应当理解,本公开的方法实施方式中记载的各个步骤可以按照不同的顺序执行,和/或并行执行。此外,方法实施方式可以包括附加的步骤和/或省略执行示出的步骤。本公开的范围在此方面不受限制。
本文使用的术语“包括”及其变形是开放性包括,即“包括但不限于”。术语“基于”是“至少部分地基于”。需要注意,本公开中提及的“第一”、“第二”等概念仅用于对不同的装置、模块或单元进行区分,并非用于限定这些装置、模块或单元所执行的功能的顺序或者相互依存关系。
可以理解的是,在使用本公开各实施例公开的技术方案之前,均应当依据相关法律法规通过恰当的方式对本公开所涉及个人信息的类型、使用范围、使用场景等告知用户并获得用户的授权。
例如,在响应于接收到用户的主动请求时,向用户发送提示信息,以明确地提示用户,其请求执行的操作将需要获取和使用到用户的个人信息。从而,使得用户可以根据提示信息来自主地选择是否向执行本公开技术方案的操作的电子设备、应用程序、服务器或存储介质等软件或硬件提供个人信息。
作为一种可选的但非限定性的实现方式,响应于接收到用户的主动请求,向用户发送提示信息的方式例如可以是弹窗的方式,弹窗中可以以文字的方式呈现提示信息。此外,弹窗中还可以承载供用户选择“同意”或者“不同意”向电子设备提供个人信息的选择控件。
可以理解的是,上述通知和获取用户授权过程仅是示意性的,不对本公开的实现方式构成限定,其它满足相关法律法规的方式也可应用于本公开的实现方式中。
同时,可以理解的是,本技术方案所涉及的数据(包括但不限于数据本身、数据的获取或使用)应当遵循相应法律法规及相关规定的要求。
“尽力而为”的互联网服务适应了早期的发展需求,促使互联网在人们的日常生活中得到了普及,并进一步渗透到了各行各业。但随着应用的展开,“尽力而为”的服务质量逐渐暴露出短板。一些工业生产领域对网络的带宽、时延、抖动等有很高的要求。因此互联网服务质量相关的研究也得到了进一步的重视。
云计算服务已经成为互联网的一个重要组成部分,然而云计算服务器的CPU性能提升缓慢,网络带宽的增长速度远快于CPU处理性能的增长速度,同一台云计算服务器配置的网络带宽资源要远大于计算资源,导致CPU过多的用于网络通信。进而导致用户购买的计算资源中,有很大一部分被用于网络通信而浪费掉了。

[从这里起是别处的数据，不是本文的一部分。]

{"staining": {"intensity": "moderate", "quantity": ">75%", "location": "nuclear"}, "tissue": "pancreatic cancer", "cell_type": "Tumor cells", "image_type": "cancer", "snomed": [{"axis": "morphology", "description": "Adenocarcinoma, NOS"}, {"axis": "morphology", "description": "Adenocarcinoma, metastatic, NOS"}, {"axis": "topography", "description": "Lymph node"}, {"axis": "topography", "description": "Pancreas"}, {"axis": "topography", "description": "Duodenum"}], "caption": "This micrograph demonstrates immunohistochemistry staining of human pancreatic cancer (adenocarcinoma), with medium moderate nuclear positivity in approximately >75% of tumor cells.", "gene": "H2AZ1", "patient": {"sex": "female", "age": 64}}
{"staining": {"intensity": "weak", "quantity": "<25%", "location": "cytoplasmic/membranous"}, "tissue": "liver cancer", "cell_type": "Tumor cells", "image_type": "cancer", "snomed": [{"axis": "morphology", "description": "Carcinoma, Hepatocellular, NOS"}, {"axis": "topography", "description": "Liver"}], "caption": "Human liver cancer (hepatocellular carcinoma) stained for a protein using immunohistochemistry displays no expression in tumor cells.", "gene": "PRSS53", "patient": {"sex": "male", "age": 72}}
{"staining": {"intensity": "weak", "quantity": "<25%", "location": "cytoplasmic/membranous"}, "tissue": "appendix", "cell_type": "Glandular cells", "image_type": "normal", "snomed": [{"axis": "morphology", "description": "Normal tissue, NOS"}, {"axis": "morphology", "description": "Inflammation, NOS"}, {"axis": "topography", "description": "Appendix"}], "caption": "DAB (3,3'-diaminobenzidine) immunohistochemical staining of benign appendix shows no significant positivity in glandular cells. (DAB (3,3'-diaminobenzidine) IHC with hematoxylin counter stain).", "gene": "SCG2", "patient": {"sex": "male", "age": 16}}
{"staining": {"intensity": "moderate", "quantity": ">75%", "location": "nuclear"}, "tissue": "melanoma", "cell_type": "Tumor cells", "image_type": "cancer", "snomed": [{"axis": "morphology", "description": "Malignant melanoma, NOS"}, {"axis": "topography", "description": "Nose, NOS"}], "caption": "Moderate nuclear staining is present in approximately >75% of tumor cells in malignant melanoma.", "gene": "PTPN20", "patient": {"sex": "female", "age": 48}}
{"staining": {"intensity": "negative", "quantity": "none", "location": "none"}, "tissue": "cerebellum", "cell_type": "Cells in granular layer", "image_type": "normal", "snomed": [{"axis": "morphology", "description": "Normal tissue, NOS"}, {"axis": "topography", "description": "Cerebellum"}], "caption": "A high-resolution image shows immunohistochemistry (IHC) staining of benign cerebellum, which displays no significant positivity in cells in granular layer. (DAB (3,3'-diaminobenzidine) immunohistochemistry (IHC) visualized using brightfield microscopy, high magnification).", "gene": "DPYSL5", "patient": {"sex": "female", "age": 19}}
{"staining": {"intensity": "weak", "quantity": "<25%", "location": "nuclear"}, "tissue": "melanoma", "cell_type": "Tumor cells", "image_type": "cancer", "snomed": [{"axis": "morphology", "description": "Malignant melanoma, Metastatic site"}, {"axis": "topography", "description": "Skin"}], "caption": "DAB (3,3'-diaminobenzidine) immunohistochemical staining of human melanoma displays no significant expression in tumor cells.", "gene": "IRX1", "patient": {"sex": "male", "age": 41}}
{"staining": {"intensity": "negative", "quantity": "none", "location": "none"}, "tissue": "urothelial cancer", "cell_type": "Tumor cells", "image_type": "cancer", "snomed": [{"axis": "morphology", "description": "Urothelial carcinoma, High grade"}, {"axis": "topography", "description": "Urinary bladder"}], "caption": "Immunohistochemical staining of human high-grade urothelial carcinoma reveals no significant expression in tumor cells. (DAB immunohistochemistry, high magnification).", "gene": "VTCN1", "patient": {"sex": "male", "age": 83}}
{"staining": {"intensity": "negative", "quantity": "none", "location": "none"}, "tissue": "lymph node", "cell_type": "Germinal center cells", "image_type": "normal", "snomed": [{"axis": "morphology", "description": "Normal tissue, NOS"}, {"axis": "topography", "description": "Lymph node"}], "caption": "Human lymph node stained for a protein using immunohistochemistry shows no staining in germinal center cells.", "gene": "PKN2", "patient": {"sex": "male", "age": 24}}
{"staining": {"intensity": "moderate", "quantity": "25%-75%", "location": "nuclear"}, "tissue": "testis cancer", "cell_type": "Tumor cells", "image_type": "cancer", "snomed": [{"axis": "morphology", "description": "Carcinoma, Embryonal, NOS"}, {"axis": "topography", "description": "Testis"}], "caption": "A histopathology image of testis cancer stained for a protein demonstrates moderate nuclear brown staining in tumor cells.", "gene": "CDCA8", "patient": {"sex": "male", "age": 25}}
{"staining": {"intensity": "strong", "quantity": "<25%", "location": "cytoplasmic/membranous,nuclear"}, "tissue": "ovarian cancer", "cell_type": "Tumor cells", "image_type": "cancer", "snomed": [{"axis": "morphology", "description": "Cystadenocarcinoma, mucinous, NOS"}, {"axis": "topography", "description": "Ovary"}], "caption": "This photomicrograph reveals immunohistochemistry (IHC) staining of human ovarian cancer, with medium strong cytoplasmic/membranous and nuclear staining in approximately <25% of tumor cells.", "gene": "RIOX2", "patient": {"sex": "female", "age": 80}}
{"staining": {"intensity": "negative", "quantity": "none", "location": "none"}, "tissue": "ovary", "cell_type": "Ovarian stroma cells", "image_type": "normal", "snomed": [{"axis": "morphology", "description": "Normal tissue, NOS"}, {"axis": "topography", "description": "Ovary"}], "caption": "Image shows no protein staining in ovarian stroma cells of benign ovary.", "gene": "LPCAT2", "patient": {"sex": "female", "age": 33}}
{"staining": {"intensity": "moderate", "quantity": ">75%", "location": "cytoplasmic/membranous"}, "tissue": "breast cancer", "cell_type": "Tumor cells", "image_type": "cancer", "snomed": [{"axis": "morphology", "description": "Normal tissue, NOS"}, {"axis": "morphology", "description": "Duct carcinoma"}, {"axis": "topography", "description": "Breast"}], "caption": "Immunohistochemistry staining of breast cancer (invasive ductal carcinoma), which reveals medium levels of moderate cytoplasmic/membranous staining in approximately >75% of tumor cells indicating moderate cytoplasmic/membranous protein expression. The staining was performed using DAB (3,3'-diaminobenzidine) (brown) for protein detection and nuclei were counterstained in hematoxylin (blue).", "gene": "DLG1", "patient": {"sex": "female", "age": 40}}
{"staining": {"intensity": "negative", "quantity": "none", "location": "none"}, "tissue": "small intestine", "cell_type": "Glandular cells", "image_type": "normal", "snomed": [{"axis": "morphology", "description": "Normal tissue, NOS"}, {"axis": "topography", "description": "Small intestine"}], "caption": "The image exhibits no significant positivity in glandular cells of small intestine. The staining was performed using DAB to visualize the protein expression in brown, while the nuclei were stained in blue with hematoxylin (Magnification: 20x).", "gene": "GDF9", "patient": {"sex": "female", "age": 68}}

RDMA技术很好的解决了上述问题。为了使RDMA技术与传统以太网兼容,以太网作为互联网最重要的接入标准已经非常普及,几乎所有的数据中心内部都是以太网。为了节省成本,将RDMA技术运行在以太网上,RoCE标准就被提了出来,RoCE标准使得RDMA技术能与以太网无缝对接,减小了部署阻力。但RoCE标准只能运行在数据中心内部,对外提供服务时,还要依赖传统的TCP/IP协议。
有了RoCE标准,RDMA技术就可以利用以太网设备进行部署,然而RoCE标准是一个与TCP/IP不同的协议,RoCE流量与TCP流量在同一物理网络上如何分配带宽是个问题。在云计算平台多租户场景下,更是需要一些特殊的服务质量(Quality of Service,QoS)机制来保证两者都能平稳运行。
云计算服务器上的虚拟机使用Linux操作系统,Linux内核流量控制(Traffic Control,TC)的QoS机制提供了一套框架,通过三种对象对流量进行处理:qdisc(排队规则)、class(类别)和filter(过滤器)。其中可分类qdisc包括CBQ、HTB和PRIO等算法。
CBQ是Class Based Queueing(基于类别排队)的缩写。它实现了一个丰富的连接共享类别结构,具有限制(shaping)带宽和带宽优先级管理的能力。
HTB是Hierarchy Token Bucket(层次令牌桶)的缩写。它有丰富的连接共享类别体系,可以保证每个传输协议类别的带宽,也允许突破自己类别的带宽上限,占用别的传输协议的带宽。
PRIO是Priority(优先级)的缩写,它不能限制带宽,但可以很好地对流量进行优先级管理。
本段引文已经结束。